Todo o soneto se estrutura em função de uma cadência rítmica: “desejar”, (v.3), “desejada” (v.4), “deseja” (v.6) e “busca” (v.14). O poema problematiza os dois planos da experiência do amor: o plano carnal e o ideal. O poeta, porque imagina, já não tem de obedecer à lei do desejo no plano físico (1ª quadra), mas desejará, só que de outra maneira. O sujeito amante está conformado - tem a mesma forma - que a ideia, que permanece no seu pensamento.
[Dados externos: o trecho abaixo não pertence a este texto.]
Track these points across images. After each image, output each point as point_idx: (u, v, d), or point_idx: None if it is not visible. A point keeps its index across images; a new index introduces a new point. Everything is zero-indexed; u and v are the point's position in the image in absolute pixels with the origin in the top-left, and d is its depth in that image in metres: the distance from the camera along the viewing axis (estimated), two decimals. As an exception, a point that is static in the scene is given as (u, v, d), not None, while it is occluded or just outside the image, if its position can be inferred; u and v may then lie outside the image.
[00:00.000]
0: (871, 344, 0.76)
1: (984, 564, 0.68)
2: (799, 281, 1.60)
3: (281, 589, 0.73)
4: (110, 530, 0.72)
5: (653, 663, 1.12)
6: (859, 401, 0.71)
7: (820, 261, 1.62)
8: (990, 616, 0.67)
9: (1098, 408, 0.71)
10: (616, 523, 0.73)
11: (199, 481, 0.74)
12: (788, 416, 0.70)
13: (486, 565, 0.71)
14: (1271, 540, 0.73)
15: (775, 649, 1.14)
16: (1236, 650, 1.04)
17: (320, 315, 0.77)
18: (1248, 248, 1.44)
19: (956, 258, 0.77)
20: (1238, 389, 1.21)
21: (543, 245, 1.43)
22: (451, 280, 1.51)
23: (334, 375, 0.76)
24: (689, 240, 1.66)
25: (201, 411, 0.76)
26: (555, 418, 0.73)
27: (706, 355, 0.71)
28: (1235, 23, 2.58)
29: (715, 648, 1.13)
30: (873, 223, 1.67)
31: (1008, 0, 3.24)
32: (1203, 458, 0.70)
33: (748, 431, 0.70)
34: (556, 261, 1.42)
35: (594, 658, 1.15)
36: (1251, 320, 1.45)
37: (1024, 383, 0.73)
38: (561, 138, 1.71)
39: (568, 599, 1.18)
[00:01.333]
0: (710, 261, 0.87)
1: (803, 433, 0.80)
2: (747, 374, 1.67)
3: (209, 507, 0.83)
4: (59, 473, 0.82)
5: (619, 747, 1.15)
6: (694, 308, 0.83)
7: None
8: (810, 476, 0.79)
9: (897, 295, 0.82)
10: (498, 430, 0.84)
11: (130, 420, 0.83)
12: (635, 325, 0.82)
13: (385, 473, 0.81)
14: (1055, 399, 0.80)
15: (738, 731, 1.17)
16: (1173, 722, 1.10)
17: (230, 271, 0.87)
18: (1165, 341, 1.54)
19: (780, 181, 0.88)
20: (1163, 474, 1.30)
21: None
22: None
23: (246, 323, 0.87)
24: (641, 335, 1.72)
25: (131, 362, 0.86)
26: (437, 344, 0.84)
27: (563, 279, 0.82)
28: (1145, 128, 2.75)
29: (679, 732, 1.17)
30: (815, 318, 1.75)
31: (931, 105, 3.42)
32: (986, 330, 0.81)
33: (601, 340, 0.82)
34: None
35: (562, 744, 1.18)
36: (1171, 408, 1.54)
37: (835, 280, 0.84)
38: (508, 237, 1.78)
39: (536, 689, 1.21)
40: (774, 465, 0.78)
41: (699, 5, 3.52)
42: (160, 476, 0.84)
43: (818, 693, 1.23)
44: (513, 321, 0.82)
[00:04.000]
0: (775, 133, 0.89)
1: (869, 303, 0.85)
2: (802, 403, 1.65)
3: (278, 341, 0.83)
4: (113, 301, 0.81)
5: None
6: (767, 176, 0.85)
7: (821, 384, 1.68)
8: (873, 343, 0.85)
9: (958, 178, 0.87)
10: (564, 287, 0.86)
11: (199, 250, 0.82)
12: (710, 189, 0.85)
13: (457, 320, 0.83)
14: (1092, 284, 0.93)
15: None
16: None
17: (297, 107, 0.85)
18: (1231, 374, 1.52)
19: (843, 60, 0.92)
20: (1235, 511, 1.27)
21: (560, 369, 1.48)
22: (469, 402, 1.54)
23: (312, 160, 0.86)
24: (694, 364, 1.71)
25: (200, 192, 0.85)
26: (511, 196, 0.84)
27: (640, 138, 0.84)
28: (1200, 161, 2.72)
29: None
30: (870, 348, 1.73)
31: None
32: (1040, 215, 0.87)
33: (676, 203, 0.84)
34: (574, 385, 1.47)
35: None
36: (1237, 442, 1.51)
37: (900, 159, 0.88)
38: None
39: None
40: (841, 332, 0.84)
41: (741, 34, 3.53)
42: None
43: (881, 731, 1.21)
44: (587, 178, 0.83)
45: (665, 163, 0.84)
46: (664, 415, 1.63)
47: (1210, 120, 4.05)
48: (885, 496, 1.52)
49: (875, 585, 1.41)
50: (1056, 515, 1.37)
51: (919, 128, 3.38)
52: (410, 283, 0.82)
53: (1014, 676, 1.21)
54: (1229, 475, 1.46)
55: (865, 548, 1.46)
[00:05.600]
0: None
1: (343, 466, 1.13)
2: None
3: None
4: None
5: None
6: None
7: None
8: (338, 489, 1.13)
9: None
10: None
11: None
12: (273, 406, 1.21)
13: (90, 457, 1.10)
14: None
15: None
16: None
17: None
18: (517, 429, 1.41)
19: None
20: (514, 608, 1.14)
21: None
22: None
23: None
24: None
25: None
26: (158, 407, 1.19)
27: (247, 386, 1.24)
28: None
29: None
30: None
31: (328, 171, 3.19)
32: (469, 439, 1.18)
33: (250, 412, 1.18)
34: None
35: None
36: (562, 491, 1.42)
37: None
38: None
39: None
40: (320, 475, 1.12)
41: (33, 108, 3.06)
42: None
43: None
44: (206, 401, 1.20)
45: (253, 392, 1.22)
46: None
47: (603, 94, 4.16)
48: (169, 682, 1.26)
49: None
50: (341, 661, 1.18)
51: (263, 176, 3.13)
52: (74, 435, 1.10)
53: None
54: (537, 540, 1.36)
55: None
Sem ser conduzido pela paixão carnal, o eu lança-se na perseguição da forma, porque ele é agora “matéria simples”.
Se nas quadras o poema só pode entender-se à luz do pensamento platónico, nos tercetos é o aristotelismo que nos abre o sentido do texto. A mulher é o acidente inerente ao seu sujeito (“acidente” é matéria para Aristóteles) e a falta agora é de outra natureza: espiritual - o sujeito amante aspira a ligar-se à “cousa amada” para se realizar. Por isso se escreve: “E este vivo e puro Amor de que sou feito / Como a matéria simples busca a forma”.
Buscar a forma, eis uma das teses deste magistral e enigmático poema. A Forma: curioso anagrama que, lendo-se de trás para a frente é a palavra “amor” com aquele [f], o [pH] da química, da atracção dos corpos: a matéria busca uma forma para existir. Circular, o verbo “buscar” reenvia para “desejar”.
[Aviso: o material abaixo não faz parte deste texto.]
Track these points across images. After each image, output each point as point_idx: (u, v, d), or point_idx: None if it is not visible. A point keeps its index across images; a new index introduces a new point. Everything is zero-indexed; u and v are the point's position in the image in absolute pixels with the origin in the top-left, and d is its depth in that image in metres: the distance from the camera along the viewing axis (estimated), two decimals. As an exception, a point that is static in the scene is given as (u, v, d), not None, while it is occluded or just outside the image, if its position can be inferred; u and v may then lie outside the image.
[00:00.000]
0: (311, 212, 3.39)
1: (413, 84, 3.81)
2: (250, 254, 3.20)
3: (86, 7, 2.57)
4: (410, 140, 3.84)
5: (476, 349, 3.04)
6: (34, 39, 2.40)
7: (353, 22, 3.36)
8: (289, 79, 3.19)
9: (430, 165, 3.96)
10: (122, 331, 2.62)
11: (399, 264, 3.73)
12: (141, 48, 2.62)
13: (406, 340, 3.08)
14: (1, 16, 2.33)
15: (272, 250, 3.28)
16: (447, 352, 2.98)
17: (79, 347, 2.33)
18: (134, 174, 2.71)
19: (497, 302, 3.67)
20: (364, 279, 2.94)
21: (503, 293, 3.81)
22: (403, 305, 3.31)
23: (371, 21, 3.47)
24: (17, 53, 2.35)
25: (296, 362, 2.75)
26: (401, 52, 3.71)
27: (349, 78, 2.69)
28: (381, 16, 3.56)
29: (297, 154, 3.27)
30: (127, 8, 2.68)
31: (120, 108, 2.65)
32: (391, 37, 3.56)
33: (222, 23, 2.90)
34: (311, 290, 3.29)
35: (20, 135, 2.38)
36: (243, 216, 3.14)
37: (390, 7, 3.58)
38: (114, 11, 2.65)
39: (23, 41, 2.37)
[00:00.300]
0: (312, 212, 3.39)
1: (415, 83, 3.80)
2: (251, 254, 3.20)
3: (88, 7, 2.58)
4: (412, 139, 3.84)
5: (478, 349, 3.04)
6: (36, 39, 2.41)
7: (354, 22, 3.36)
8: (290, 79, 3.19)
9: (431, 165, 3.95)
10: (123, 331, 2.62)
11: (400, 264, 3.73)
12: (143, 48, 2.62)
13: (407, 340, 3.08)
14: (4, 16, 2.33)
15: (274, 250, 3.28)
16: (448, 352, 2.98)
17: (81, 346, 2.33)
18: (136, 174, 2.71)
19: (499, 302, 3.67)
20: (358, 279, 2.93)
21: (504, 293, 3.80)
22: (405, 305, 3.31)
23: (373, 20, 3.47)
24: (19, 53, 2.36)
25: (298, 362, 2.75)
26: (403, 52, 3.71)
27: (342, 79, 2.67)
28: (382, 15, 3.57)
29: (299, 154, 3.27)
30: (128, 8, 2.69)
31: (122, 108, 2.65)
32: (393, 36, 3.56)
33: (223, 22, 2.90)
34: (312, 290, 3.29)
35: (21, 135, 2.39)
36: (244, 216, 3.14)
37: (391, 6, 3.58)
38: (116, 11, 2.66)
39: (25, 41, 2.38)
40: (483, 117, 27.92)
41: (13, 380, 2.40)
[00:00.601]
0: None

Conhecendo a ensaística sobre Camões, recuperemos o que escreveu Maurizio Perugi sobre este soneto. Dê-se a ler esse inteligente ensaio a quem lê connosco o poema. Os 14 versos organizam-se em função de entimemas, de silogismos incompletos. Como entimemas e não silogismos, Camões omite uma das premissas: a premissa A é o verso “Transforma-se o amador na cousa amada” por causa “de muito imaginar”. Consequência: o corpo não tem já de desejar porque já tem em si “a parte desejada”. No 2º entimema, o raciocínio é este: a alma do amante está transformada na da amada. Consequência: o corpo pode descansar. O enigma deste soneto permanece, pois nos tercetos: a falta, se já não é carnal, é espiritual e não, no fim de contas, uma tese absoluta quanto ao processo que leva o amador a transformar-se na cousa amada.
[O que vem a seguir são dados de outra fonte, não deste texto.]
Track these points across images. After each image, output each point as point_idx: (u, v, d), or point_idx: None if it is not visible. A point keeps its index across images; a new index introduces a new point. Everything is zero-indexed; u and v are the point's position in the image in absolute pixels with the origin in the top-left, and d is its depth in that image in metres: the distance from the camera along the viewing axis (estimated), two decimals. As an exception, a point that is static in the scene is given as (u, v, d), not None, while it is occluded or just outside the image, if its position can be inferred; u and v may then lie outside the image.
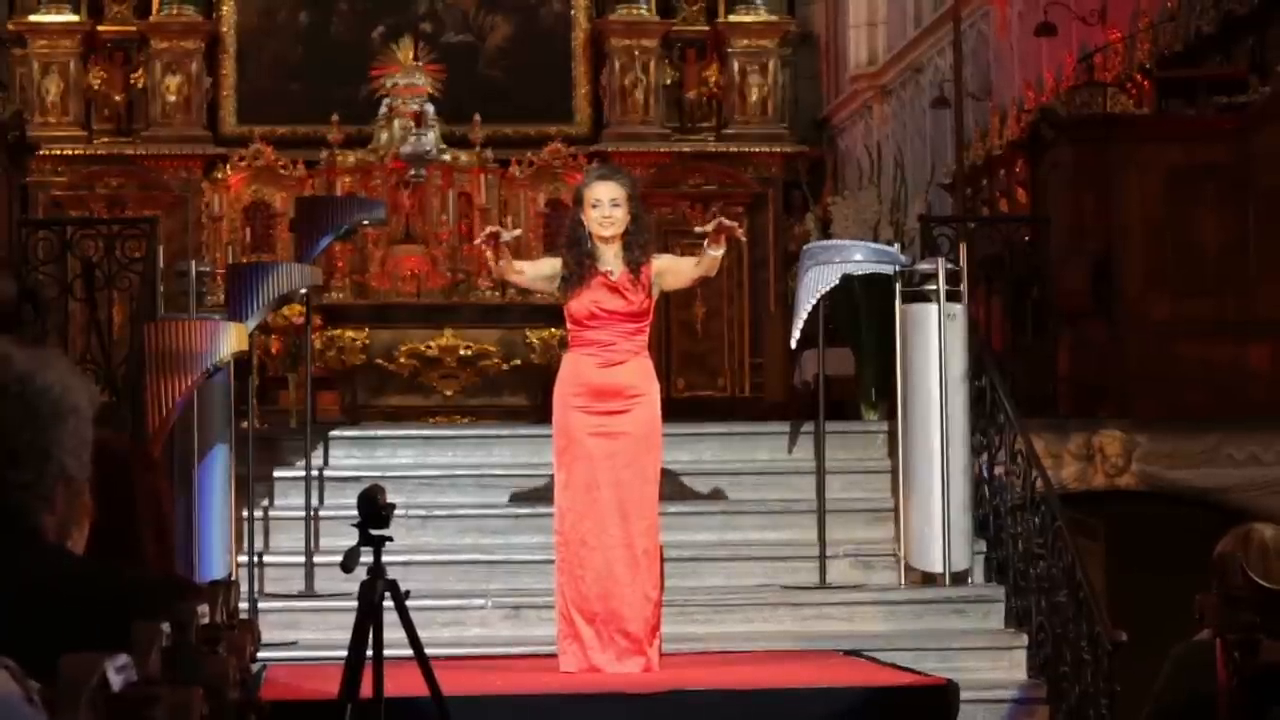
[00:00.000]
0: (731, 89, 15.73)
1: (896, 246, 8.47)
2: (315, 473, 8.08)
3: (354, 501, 5.51)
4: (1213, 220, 8.90)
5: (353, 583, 5.58)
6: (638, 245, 7.19)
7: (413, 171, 13.49)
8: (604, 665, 6.93)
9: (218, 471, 7.48)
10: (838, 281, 7.99)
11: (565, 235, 7.27)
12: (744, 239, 7.69)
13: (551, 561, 7.84)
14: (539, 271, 7.25)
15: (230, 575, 7.30)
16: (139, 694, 2.30)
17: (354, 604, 5.52)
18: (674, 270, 7.30)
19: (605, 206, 7.11)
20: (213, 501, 7.43)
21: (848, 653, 7.27)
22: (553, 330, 12.92)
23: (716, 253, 7.16)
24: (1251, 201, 8.88)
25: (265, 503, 8.08)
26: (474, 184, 13.91)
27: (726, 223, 7.15)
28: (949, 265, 8.02)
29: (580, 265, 7.08)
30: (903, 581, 7.90)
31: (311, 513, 7.84)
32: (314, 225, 8.30)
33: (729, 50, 15.77)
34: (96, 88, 15.44)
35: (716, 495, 8.34)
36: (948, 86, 12.55)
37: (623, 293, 7.10)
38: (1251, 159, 8.88)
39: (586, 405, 7.06)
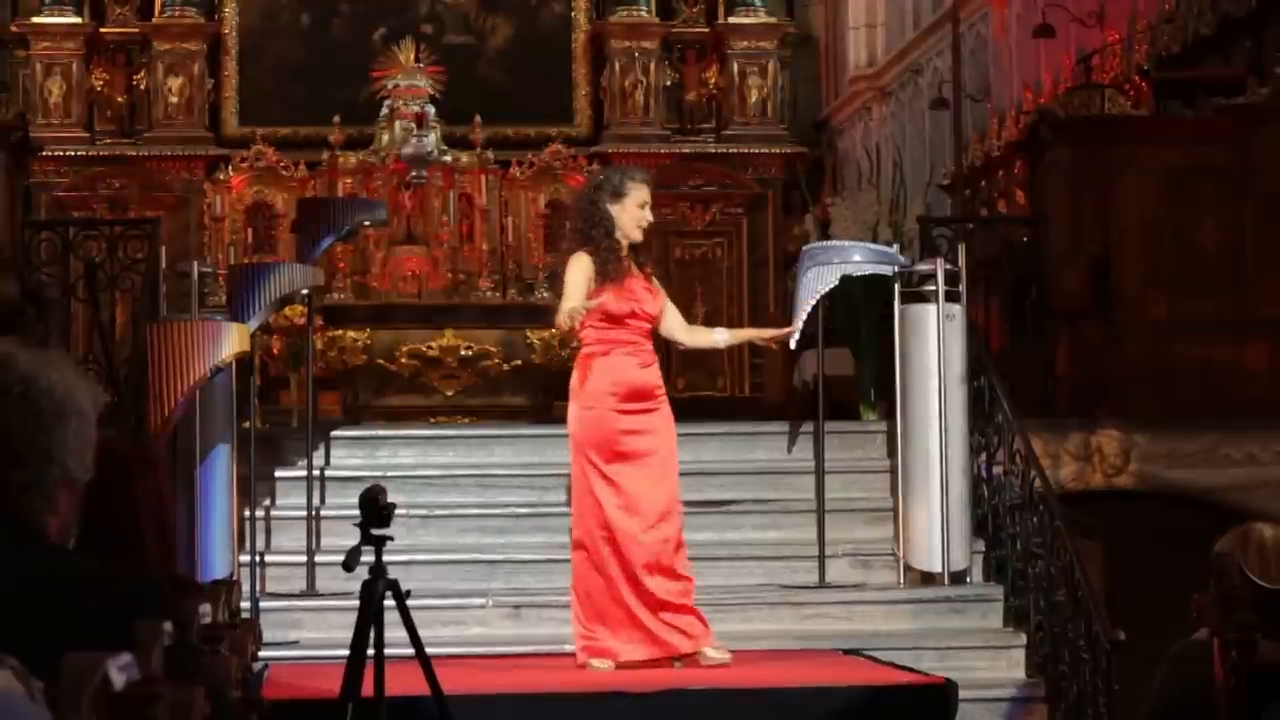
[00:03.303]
0: (731, 90, 15.72)
1: (896, 247, 8.49)
2: (317, 472, 8.10)
3: (355, 501, 5.53)
4: (1211, 221, 8.92)
5: (354, 582, 5.60)
6: (643, 248, 7.27)
7: (414, 173, 13.49)
8: (643, 655, 6.95)
9: (220, 471, 7.50)
10: (837, 282, 8.00)
11: (598, 228, 7.13)
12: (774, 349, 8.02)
13: (553, 561, 7.87)
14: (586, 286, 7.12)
15: (232, 575, 7.32)
16: (141, 693, 2.31)
17: (355, 603, 5.54)
18: (665, 310, 7.33)
19: (648, 210, 7.16)
20: (215, 501, 7.45)
21: (847, 652, 7.29)
22: (553, 330, 12.93)
23: (725, 343, 7.58)
24: (1249, 202, 8.90)
25: (267, 502, 8.10)
26: (475, 185, 13.91)
27: (779, 341, 7.75)
28: (948, 266, 8.04)
29: (620, 262, 7.09)
30: (902, 581, 7.92)
31: (313, 512, 7.86)
32: (315, 226, 8.31)
33: (729, 52, 15.77)
34: (99, 89, 15.44)
35: (717, 495, 8.35)
36: (946, 88, 12.56)
37: (654, 293, 7.16)
38: (1249, 160, 8.90)
39: (625, 405, 7.05)
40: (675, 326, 7.31)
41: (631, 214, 7.12)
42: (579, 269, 7.10)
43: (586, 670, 6.96)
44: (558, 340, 12.80)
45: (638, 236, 7.16)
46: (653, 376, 7.14)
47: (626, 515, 6.99)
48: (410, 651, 5.47)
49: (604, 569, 7.00)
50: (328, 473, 8.25)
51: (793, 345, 8.47)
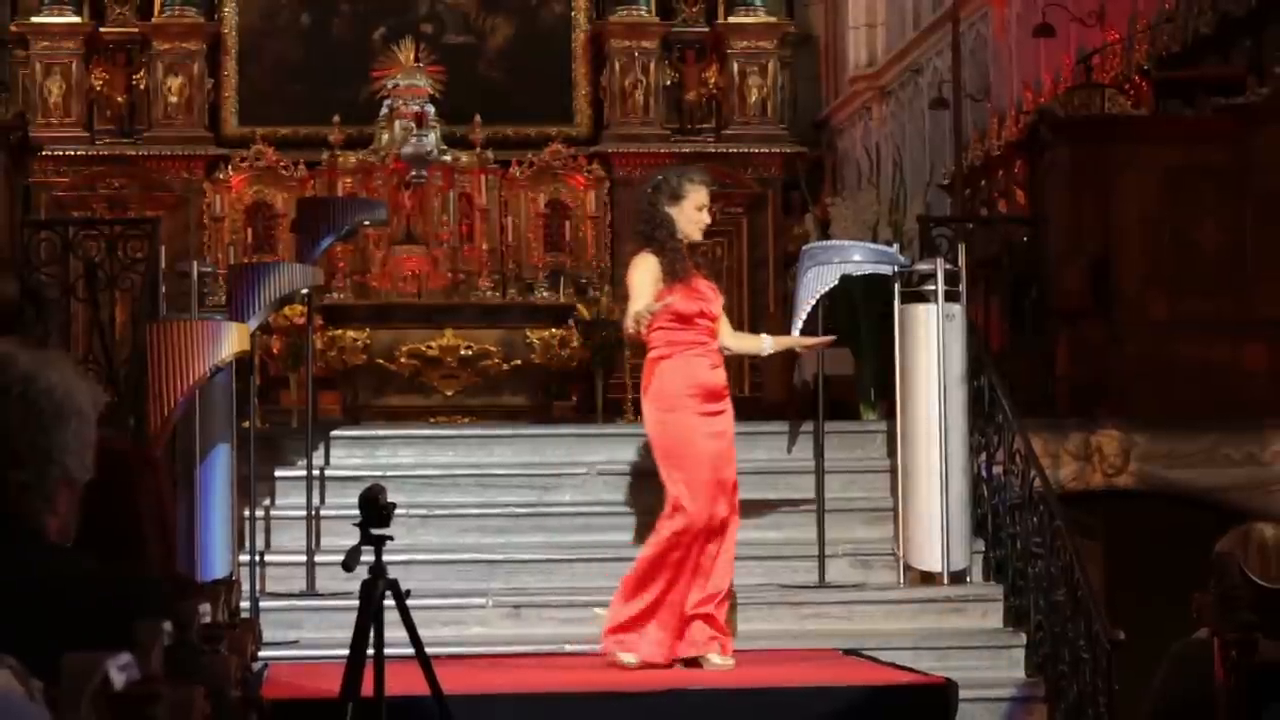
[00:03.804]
0: (731, 90, 15.73)
1: (895, 247, 8.48)
2: (316, 472, 8.09)
3: (355, 501, 5.53)
4: (1210, 220, 8.91)
5: (354, 582, 5.60)
6: (698, 251, 7.25)
7: (413, 172, 13.50)
8: (660, 659, 6.97)
9: (219, 471, 7.50)
10: (837, 282, 7.99)
11: (660, 229, 7.08)
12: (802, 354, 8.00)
13: (553, 560, 7.87)
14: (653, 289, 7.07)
15: (232, 574, 7.31)
16: (141, 693, 2.31)
17: (355, 603, 5.53)
18: None
19: (706, 211, 7.13)
20: (214, 501, 7.44)
21: (847, 652, 7.29)
22: (553, 330, 12.94)
23: (770, 351, 7.57)
24: (1249, 202, 8.89)
25: (267, 502, 8.09)
26: (474, 185, 13.93)
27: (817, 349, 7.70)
28: (948, 266, 8.04)
29: (685, 262, 7.06)
30: (902, 581, 7.91)
31: (313, 512, 7.85)
32: (315, 226, 8.31)
33: (728, 51, 15.77)
34: (98, 89, 15.45)
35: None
36: (946, 87, 12.56)
37: (717, 293, 7.17)
38: (1249, 160, 8.89)
39: (700, 406, 7.03)
40: (724, 331, 7.27)
41: (690, 215, 7.09)
42: (646, 270, 7.06)
43: (606, 664, 6.94)
44: (558, 340, 12.81)
45: (697, 237, 7.15)
46: (721, 377, 7.15)
47: (700, 524, 6.97)
48: (410, 651, 5.47)
49: (668, 573, 6.98)
50: (327, 472, 8.24)
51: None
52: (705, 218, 7.15)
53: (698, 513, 6.96)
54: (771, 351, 7.73)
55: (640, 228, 7.20)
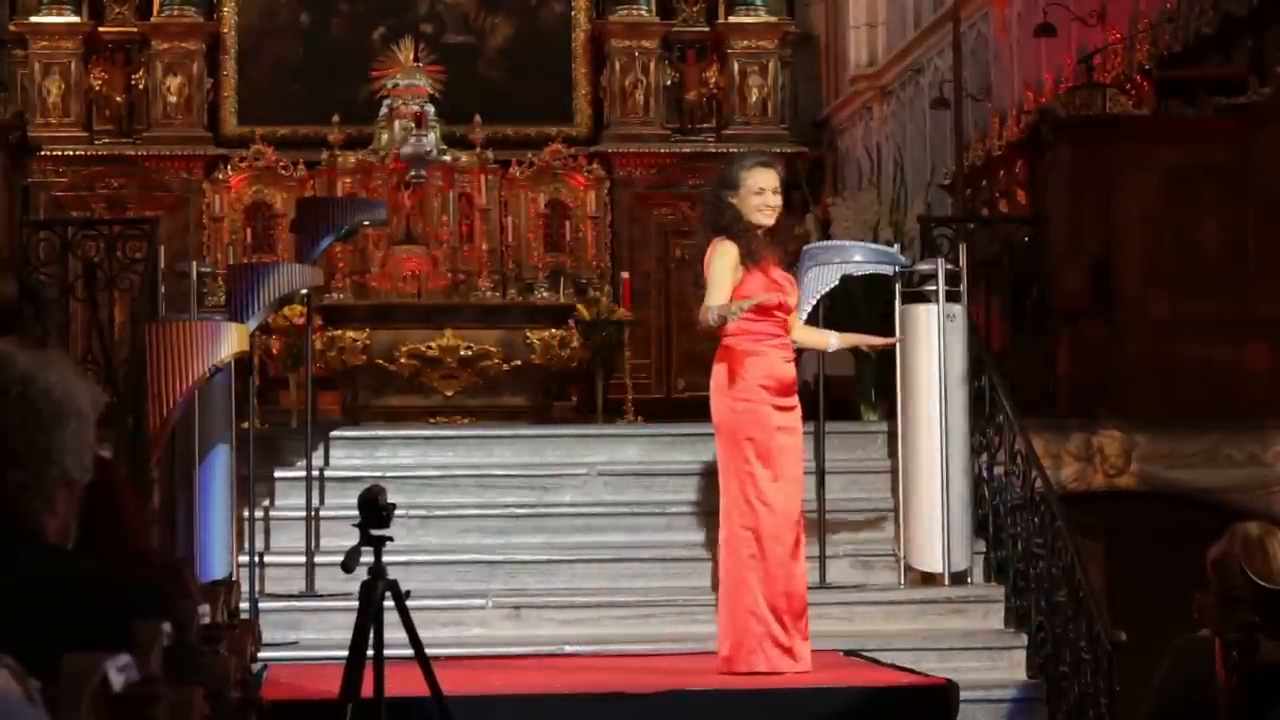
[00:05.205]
0: (731, 90, 15.73)
1: (896, 247, 8.48)
2: (316, 473, 8.08)
3: (355, 501, 5.52)
4: (1212, 220, 8.90)
5: (353, 583, 5.59)
6: (789, 237, 7.20)
7: (413, 172, 13.49)
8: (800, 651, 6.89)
9: (219, 471, 7.49)
10: (838, 282, 7.98)
11: (727, 220, 7.01)
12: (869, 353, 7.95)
13: (553, 561, 7.87)
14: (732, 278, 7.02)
15: (231, 575, 7.31)
16: (140, 693, 2.31)
17: (355, 604, 5.53)
18: None
19: (769, 194, 7.07)
20: (214, 501, 7.44)
21: (848, 653, 7.28)
22: (553, 330, 12.93)
23: (835, 347, 7.48)
24: (1250, 201, 8.89)
25: (266, 503, 8.09)
26: (474, 185, 13.93)
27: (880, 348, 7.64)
28: (948, 266, 8.03)
29: (760, 241, 7.00)
30: (902, 581, 7.90)
31: (312, 513, 7.85)
32: (315, 226, 8.30)
33: (729, 51, 15.77)
34: (97, 88, 15.45)
35: (717, 495, 8.32)
36: (947, 87, 12.55)
37: (792, 284, 7.12)
38: (1250, 159, 8.89)
39: (774, 400, 6.99)
40: (793, 324, 7.23)
41: (750, 201, 7.02)
42: (723, 257, 6.97)
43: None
44: (558, 340, 12.79)
45: (765, 221, 7.04)
46: (793, 371, 7.10)
47: (782, 511, 6.93)
48: (410, 652, 5.46)
49: (752, 569, 6.91)
50: (327, 473, 8.24)
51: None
52: (769, 199, 7.05)
53: (777, 503, 6.91)
54: (837, 348, 7.62)
55: (710, 219, 7.11)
A questão, em bom rigor, vem a ser só esta: por que razão não podem os estudantes gostar de poesia, lê-la, conhecer editoras - pequenas, grandes - e resgatar do esquecimento Luís de Camões? “Por virtude do muito imaginar” poderiam eles absorver em si a poesia - as artes, a literatura - como “linda e pura semideia”. Entenda-se: a poesia como acontecimento que, sendo feito de palavras, é como um corpo que podemos tocar, que nos seduz, que, na música e nas imagens que transporta consigo nos transporta, afinal, para zonas da nossa imaginação que, hoje, esta civilização desmaterializada e obcecada com o dinheiro quer anular, diminuir. Que seremos, nestes 500 anos de Camões, sem a imaginação e o desejo que dão força ao pensamento?